Here is a review in the Asian Times of a book I’ve not heard about. The book is Anti-Americanism by Jean-Francois Revel, French-English translation by Diarmid Cammell and is reviewed by John Parker.
I need to locate this one, although I think it might make me mad to read it. Revel actually spent time in the US, a modern Alexis de Toqueville, and draws his conclusions of American values from his conversations with real people. The Frenchman takes no prisoners in his text:
The most notable characteristic of Anti-Americanism, as a text, is the blistering, take-no-prisoners quality of its prose. Even those diametrically opposed to Revel’s views would be forced to acknowledge his skills as a pugnacious rhetorician who does not eschew sarcasm as a weapon.
A few examples will suffice: referring to anti-war banners that proclaimed “No to terrorism. No to war”, Revel scoffs that this “is about as intelligent as ‘No to illness. No to medicine’.” Responding to the indictment of the United States as a “materialistic civilization”, he says: “Everyone knows that the purest unselfishness reigns in Africa and Asia, especially in the Muslim nations, and that the universal corruption that is ravaging them is the expression of a high spirituality.”
For anyone in this country beginning to feel we are on the wrong path, and that our critics around the world just might be right, reading this review is important. Whether the book can hold your attention as well as the review is yet to be seen. But the review itself is a revealing discourse. And any self-flagellating Americans might pay attention to some lines like these:
…countless commentators have parroted the cliche that the “war on terrorism” is unwinnable, but how many have noted the obvious, undeniable corollary that Osama bin Laden’s self-declared war on the United States is equally unwinnable?
Therein lies another exquisite irony: the costs of anti-Americanism will be borne not by Americans, but by others. And their numbers are vast: Cubans, North Koreans, Zimbabweans, and countless others suffer and starve under their respective tyrannies because the democratic world’s chattering classes, obsessed with denouncing the United States, can’t be bothered with holding their criminal regimes to account. Meanwhile, in Iraq, fascist rabble, with no discernible political program save a pledge to kill more Americans, try desperately to extinguish the slightest hope of democracy, economic growth, and stability for that long-suffering land; but the world, instead of helping to beat back the wolves at the door, basks in anti-American schadenfreude. How countless are the political problems, cultural pathologies, and humanitarian disasters that fester unnoticed, all over the globe, as the anti-American cult, wallowing in ecstatic bigotry, desperately scrutinizes every utterance of the Bush administration for new critical fodder.
The review is an essay in itself. Hit the link, copy and paste the text into something you can read at leisure. And bask in the fact that there are folks out there who understand Americans often better than we understand ourselves.
Excellent review, let it not be said that all Frenchmen are a few gigwatts short of a lightning bolt.

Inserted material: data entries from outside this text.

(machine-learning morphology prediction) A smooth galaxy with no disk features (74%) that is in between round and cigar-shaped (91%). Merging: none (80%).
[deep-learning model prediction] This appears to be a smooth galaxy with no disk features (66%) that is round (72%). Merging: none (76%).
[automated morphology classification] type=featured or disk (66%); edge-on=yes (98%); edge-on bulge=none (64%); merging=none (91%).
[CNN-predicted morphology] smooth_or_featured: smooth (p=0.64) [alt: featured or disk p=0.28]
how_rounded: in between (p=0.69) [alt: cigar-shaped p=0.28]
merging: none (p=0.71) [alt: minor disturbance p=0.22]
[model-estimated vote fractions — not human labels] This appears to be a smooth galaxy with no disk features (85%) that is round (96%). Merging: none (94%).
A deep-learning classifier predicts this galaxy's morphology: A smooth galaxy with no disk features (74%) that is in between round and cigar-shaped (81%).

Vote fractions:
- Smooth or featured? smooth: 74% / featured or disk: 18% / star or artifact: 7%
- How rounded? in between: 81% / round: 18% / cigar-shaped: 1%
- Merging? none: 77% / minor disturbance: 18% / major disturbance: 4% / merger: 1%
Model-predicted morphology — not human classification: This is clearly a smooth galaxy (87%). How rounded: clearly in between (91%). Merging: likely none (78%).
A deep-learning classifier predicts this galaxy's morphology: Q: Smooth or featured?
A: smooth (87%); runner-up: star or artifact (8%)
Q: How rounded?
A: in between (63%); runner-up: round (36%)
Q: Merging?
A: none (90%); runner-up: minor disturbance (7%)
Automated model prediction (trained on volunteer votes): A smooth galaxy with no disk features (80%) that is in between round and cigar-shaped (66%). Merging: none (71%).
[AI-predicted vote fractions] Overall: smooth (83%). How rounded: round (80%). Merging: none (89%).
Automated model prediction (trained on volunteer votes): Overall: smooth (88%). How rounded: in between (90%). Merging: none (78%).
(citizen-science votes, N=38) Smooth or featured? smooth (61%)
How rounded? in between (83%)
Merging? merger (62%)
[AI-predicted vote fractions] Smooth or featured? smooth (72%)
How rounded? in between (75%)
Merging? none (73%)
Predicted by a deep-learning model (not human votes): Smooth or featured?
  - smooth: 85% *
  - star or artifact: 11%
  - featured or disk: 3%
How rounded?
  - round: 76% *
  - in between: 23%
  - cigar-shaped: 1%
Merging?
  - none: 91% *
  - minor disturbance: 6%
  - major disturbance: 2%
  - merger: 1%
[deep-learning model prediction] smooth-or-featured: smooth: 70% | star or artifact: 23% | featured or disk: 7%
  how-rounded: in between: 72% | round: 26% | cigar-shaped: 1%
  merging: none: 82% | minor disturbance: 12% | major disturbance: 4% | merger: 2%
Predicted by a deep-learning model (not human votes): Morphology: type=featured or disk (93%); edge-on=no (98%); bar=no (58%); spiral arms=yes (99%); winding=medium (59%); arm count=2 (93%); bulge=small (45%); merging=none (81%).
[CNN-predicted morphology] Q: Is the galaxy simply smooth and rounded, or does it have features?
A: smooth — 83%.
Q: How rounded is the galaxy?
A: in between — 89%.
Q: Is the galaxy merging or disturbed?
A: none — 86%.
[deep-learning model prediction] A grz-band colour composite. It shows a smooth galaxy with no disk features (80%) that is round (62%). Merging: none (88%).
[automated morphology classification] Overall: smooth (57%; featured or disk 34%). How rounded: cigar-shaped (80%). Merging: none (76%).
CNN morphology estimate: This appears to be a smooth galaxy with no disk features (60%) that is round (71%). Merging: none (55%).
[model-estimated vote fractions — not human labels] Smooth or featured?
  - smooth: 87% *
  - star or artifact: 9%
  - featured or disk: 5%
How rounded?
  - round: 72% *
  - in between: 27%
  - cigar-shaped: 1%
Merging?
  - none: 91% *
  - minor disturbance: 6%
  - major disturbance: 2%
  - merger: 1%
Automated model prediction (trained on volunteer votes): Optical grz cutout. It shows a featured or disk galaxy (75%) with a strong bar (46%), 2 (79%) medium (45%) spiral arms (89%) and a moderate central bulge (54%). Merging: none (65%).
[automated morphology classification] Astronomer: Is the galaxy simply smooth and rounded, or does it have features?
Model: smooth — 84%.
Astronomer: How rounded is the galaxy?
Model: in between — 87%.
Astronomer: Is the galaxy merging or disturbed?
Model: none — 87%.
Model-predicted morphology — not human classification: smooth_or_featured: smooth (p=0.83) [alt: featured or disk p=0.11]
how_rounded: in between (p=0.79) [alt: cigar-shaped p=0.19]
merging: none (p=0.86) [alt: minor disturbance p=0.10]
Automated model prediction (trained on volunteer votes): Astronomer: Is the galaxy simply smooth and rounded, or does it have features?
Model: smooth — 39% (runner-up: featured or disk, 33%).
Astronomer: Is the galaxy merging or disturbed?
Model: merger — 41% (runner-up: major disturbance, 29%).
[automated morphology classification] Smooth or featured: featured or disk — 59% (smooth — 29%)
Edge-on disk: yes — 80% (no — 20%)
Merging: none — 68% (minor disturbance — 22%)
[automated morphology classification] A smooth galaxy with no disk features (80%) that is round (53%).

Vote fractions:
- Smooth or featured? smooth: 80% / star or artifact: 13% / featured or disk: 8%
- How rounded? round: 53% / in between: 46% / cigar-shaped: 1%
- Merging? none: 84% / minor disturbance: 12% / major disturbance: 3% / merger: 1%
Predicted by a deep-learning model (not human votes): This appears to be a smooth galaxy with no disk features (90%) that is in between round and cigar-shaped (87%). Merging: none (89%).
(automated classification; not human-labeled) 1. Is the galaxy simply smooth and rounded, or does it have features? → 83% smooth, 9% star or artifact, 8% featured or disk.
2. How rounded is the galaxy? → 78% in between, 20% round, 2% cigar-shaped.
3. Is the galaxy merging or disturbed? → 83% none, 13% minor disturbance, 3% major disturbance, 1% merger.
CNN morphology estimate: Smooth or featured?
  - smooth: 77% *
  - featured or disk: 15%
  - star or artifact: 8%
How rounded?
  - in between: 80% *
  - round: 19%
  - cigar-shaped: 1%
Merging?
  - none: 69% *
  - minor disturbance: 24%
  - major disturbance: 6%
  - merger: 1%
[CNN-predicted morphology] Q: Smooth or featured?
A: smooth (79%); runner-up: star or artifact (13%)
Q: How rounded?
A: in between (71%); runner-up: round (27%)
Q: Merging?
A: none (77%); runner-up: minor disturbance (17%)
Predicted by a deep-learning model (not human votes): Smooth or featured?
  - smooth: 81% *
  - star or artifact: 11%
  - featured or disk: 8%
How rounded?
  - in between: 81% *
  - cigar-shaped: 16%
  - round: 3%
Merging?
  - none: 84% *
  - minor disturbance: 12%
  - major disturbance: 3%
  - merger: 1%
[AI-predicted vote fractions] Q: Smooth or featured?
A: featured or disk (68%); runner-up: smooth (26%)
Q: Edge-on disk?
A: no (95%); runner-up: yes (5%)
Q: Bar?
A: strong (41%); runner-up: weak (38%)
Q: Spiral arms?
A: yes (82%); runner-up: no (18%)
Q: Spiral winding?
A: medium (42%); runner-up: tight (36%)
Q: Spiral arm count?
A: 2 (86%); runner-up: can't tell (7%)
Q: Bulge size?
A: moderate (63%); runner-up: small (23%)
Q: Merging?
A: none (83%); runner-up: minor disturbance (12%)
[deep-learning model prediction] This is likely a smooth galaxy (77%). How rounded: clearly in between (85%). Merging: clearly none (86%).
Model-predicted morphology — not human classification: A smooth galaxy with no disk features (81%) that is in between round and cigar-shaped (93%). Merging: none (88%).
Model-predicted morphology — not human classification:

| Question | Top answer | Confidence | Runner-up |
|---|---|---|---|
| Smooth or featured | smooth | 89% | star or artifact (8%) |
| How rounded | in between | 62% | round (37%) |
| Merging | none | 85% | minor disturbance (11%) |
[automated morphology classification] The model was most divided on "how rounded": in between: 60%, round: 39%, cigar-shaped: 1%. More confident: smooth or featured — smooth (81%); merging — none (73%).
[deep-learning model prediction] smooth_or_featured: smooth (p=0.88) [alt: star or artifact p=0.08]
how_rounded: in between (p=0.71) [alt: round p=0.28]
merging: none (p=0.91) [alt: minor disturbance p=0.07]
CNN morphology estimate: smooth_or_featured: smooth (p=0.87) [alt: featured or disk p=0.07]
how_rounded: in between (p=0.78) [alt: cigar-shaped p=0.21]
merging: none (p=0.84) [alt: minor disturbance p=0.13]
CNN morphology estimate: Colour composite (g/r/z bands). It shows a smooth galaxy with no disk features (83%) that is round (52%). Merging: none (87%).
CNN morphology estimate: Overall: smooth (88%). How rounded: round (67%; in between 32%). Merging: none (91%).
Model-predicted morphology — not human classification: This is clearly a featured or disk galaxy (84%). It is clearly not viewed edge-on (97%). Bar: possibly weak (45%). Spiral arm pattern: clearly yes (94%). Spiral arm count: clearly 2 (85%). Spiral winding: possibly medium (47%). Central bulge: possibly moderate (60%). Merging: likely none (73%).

Comment by Blueshift — April 9, 2004 @ 12:25 am
My friend and I were just talking about that yesterday. When something like the Human Rights Watch condemns the US for the war last year and leaves out commentary on Iraq’s crimes, then in my eyes there’s no credibility. Similarly, when an individual points a finger at the US without also pointing at others, then we have no common ground. As my Finnish friend eloquently said once, “Throw some mental middle fingers their way.”
Comment by Sarah — April 9, 2004 @ 3:06 am
New Religion
Bunker spotlights a review of a book titled Anti-Americanism by Jean-Francois Revel who happens to be French. It is a longish review, but well worth a full read. Encouraging that not all is wrong in the intelligentsia of Old Europe,…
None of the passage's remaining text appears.